Campaign was a combination of FF and B&D, with few real surprises. The 3rd scenario that had you go through a maze-like map of Turkish and Byzantine border holdings was kind of creative; so was the last defensive mission; The Battle of Manzikert pales in comparison to the ES scenario; the B&D scens were rather typical, though I liked the mechanic in Scenario 2 to intimidate Byzantium to become your ally.
Map Design: 3
Mad design was very much "function over style". Though I liked the maze-like layout in Scen 3, and all the early scenarios showed some variety, later maps were very bland. The last B&D was pretty much a Random Map Islands 3 v 3 set-up. The last mission had a pretty good-looking fortress, and flat, bland steppe/desert terrain all around. Clearly the weakest point of campaign.

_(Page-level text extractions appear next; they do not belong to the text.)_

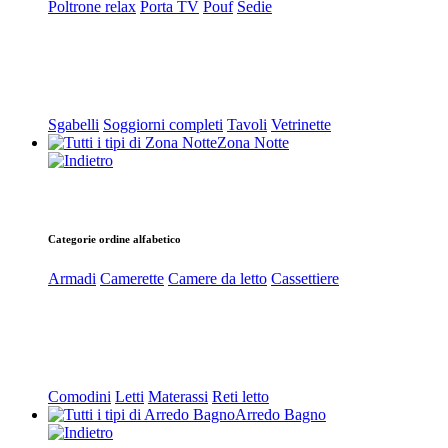
Poltrone relax
Porta TV
Pouf
Sedie
Sgabelli
Soggiorni completi
Tavoli
Vetrinette
Zona Notte
Categorie ordine alfabetico
Armadi
Camerette
Camere da letto
Cassettiere
Comodini
Letti
Materassi
Reti letto
Arredo Bagno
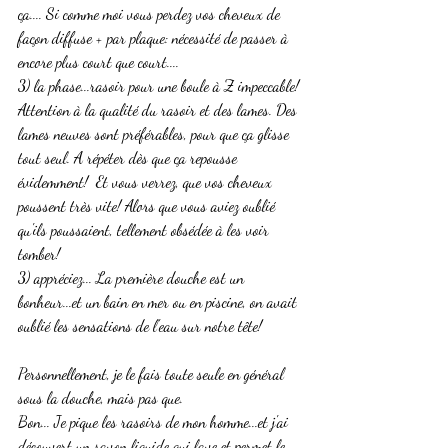
ça.... Si comme moi vous perdez vos cheveux de 
façon diffuse + par plaque: nécessité de passer à 
encore plus court que court....
3) la phase...rasoir pour une boule à Z impeccable!
Attention à la qualité du rasoir et des lames. Des 
lames neuves sont préférables, pour que ça glisse 
tout seul. A répéter dès que ça repousse 
évidemment!  Et vous verrez, que vos cheveux 
poussent très vite! Alors que vous aviez oublié 
qu'ils poussaient, tellement obsédée à les voir 
tomber!
3) appréciez... La première douche est un 
bonheur...et un bain en mer ou en piscine, on avait 
oublié les sensations de l'eau sur notre tête!
Personnellement, je le fais toute seule en général 
sous la douche, mais pas que.
Bon... Je pique les rasoirs de mon homme...et j'ai 
découvert un savon liquide qui lave et permet le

Author provided decent history sections and aftermath screens, but there were no maps; same bitmap was used for all 6 scenarios. In-game dialogue was sparse. Nothing really stood out here.
A decent second-tier historical campaign, that's slightly above average. Wouldn't be my first recommendation, but there are certainly interesting nuggets in there, coupled with a fairly decent AI. Just turn down the difficulty for that Scenario 4.